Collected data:
##############################

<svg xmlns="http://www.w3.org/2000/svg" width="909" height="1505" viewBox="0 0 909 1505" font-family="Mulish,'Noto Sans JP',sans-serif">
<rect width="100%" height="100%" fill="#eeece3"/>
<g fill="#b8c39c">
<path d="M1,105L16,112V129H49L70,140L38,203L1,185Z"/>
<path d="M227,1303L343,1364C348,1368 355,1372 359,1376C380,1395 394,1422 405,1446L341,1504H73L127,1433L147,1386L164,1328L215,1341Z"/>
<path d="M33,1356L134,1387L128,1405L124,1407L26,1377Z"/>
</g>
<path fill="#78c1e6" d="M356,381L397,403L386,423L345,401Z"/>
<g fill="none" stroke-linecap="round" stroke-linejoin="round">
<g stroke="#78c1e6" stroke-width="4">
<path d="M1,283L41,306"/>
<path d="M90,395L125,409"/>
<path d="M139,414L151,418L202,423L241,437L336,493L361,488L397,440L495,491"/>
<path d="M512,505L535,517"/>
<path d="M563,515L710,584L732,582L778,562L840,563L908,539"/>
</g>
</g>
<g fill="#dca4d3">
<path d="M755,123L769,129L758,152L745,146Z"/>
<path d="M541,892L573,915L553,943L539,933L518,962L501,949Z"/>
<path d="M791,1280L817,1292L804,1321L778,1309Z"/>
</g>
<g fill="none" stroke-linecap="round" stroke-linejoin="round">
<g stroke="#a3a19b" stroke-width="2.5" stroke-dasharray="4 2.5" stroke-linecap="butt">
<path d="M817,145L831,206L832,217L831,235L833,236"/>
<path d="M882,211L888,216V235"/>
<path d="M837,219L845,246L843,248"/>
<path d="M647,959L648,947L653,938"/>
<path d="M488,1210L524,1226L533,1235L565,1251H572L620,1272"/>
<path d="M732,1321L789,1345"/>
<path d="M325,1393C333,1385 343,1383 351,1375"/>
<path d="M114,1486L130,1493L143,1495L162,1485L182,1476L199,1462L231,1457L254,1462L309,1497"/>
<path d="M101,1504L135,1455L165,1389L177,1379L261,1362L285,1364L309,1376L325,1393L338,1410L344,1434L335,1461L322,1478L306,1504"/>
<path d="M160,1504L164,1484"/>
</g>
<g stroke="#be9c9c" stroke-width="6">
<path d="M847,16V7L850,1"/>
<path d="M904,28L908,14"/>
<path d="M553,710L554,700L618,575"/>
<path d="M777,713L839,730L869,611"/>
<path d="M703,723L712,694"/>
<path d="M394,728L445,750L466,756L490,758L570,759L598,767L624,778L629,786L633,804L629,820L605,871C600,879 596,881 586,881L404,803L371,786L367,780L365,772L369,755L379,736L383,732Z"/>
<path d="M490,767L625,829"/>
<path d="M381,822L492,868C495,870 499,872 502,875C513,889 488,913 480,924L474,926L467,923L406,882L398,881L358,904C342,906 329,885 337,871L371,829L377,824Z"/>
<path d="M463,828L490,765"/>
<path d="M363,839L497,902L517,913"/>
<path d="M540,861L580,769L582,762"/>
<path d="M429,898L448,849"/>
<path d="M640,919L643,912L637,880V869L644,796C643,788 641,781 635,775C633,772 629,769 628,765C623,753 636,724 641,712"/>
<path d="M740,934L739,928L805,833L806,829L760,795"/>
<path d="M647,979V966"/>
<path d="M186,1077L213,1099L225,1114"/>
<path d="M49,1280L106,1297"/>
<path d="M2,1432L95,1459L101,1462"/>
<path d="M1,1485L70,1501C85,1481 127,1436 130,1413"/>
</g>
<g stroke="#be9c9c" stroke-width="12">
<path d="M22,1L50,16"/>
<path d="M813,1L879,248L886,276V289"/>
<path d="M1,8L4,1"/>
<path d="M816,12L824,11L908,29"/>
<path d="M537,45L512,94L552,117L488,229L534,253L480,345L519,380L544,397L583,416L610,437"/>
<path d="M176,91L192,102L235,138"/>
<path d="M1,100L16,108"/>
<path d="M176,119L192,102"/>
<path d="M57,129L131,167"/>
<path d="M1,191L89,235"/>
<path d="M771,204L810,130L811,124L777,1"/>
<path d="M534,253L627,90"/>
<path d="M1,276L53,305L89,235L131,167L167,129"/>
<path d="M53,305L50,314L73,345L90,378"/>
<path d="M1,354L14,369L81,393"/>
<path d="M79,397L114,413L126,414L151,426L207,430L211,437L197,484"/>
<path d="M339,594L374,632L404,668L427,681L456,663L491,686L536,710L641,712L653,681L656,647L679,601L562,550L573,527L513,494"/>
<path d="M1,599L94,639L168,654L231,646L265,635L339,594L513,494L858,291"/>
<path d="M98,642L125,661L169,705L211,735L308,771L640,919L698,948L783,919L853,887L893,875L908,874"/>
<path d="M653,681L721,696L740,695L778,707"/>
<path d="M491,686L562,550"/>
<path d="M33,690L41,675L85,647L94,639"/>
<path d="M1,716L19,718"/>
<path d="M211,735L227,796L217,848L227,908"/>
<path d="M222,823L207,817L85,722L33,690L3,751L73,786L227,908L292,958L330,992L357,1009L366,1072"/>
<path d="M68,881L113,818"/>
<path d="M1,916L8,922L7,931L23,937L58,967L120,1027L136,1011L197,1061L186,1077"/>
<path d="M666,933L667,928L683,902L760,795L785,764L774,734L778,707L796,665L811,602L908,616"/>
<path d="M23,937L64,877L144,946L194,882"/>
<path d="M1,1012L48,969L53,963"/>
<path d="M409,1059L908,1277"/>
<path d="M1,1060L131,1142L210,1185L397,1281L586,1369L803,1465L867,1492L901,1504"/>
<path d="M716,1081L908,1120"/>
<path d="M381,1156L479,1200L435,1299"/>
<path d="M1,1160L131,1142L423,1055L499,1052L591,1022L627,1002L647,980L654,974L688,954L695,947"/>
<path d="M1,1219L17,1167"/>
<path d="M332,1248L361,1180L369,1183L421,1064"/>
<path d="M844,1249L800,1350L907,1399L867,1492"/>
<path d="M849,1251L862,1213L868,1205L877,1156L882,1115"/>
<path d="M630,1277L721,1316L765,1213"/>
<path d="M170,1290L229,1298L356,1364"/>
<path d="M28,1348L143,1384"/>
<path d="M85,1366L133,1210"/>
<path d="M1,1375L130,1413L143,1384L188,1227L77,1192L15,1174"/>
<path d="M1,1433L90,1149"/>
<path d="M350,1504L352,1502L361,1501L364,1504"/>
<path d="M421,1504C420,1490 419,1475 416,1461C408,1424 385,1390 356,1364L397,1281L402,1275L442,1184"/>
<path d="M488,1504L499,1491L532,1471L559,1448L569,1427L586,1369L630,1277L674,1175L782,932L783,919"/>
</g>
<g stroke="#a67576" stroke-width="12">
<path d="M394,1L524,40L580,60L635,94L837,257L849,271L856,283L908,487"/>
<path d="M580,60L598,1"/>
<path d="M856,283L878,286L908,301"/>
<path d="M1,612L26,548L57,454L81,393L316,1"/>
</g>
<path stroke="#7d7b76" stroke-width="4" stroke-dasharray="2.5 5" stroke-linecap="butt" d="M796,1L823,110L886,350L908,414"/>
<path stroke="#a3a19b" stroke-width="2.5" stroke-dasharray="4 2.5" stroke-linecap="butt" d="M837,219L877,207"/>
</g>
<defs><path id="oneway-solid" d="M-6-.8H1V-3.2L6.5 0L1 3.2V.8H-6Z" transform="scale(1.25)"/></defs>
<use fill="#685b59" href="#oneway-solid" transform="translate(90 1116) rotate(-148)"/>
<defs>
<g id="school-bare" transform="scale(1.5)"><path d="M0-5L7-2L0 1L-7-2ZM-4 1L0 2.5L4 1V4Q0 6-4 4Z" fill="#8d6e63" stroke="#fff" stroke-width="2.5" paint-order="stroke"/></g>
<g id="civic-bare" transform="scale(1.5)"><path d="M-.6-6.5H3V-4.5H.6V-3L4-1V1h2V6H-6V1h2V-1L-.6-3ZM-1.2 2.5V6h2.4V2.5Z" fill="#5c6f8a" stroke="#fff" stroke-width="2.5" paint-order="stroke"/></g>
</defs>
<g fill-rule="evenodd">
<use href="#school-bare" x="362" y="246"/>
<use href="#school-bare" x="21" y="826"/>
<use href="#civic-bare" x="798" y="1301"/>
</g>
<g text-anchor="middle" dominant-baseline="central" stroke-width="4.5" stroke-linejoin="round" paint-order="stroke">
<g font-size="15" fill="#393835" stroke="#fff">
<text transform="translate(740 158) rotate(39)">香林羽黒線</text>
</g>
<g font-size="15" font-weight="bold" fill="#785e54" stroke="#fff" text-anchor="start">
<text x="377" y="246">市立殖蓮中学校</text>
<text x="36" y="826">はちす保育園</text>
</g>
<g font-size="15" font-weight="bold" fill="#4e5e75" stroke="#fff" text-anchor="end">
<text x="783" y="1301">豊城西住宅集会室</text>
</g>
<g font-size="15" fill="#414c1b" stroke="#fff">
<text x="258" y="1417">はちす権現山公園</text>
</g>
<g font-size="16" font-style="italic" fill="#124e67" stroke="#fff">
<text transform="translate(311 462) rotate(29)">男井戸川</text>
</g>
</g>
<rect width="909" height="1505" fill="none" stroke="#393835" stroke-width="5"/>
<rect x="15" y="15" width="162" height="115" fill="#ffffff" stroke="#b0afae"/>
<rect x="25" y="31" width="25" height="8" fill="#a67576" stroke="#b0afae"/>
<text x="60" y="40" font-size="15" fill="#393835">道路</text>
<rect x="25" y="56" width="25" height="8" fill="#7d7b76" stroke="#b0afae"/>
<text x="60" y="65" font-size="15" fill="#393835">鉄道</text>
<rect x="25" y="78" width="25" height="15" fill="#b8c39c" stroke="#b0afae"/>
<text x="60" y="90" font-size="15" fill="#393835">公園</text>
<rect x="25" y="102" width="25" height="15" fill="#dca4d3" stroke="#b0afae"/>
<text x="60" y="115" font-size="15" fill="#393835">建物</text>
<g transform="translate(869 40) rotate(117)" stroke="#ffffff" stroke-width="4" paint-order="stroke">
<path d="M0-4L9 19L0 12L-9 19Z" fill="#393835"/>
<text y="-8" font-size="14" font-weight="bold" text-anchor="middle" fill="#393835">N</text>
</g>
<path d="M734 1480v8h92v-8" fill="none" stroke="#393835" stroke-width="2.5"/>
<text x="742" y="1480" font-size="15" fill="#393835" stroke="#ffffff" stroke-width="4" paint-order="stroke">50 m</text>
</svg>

##############################

Go through the entries above and report every line in which the word "middle" appears.

ANSWER SPACE:
<g text-anchor="middle" dominant-baseline="central" stroke-width="4.5" stroke-linejoin="round" paint-order="stroke">
<text y="-8" font-size="14" font-weight="bold" text-anchor="middle" fill="#393835">N</text>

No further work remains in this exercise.